Soufflés often can be intimidating, but this one is fairly simple to make. It’s also a good make-ahead for a future meal.
- 8-ounces goat cheese
- 4 large eggs
- 3-1/2 Tbsp. unsalted butter
- 1/4 tsp. salt
- 1/4 tsp. black pepper
- 1/3 cup flour or gluten-free flour mix
- 1-1/2 cup milk, preferably whole
- 1 Tbsp. quality mustard
- 1 Tbsp. chopped fresh herbs (thyme, basil, oregano)
- Preheat oven to 375°F and butter 6 ramekins.
- Make a roux by melting butter in a saucepan. Whisk in flour and cook over low heat for a few minutes, while whisking.
- Add milk slowly while whisking and allow to simmer until the sauce thickens. Remove from heat.
- Separate the eggs. Whisk the egg yolks, goat cheese, and spices into the saucepan.
- With a counter or hand mixer, beat the egg whites until they hold stiff peaks. Fold a quarter of the mix into the flour and egg mixture. Add the remainder of the whites gently until just combined.
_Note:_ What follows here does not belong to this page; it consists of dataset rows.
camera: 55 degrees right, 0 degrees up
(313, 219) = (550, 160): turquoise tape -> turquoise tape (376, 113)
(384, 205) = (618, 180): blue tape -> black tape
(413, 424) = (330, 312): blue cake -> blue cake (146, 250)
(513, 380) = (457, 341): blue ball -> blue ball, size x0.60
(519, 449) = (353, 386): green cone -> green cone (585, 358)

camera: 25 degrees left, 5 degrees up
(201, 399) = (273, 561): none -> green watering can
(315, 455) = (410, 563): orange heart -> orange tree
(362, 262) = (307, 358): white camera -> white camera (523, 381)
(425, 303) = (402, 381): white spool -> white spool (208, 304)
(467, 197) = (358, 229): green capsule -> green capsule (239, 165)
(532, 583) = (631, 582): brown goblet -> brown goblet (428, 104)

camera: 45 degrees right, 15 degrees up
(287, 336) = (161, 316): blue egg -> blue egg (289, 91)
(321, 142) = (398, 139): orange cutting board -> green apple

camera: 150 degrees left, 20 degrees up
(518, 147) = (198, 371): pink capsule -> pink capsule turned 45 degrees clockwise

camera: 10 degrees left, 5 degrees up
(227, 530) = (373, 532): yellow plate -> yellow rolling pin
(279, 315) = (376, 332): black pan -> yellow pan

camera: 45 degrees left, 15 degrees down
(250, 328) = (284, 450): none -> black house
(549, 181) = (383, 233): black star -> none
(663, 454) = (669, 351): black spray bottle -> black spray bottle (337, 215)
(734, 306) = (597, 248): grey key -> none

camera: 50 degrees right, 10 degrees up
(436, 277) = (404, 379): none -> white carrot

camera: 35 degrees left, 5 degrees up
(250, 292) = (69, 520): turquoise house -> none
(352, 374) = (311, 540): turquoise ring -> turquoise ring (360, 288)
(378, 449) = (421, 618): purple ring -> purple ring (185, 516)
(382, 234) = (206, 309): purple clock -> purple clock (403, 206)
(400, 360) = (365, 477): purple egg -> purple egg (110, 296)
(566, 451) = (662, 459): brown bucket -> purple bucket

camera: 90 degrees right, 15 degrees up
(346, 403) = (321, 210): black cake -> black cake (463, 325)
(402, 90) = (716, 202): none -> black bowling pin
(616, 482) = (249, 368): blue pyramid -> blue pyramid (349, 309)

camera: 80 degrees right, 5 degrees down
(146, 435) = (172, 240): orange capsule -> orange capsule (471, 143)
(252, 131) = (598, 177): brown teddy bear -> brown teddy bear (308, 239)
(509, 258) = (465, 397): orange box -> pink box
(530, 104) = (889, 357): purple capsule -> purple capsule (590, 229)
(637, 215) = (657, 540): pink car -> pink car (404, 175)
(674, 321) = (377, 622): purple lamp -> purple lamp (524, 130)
- Place mixture in the prepare ramekins and place them on a baking pan. Pour water in the pan until it reaches halfway up the sides of the ramekins.
- Bake until slightly puffed and golden brown, usually 12 to 15 minutes. Turn soufflés over onto a plate to serve immediately, or cool upside-down on a buttered cookie sheet and reheat when ready to serve.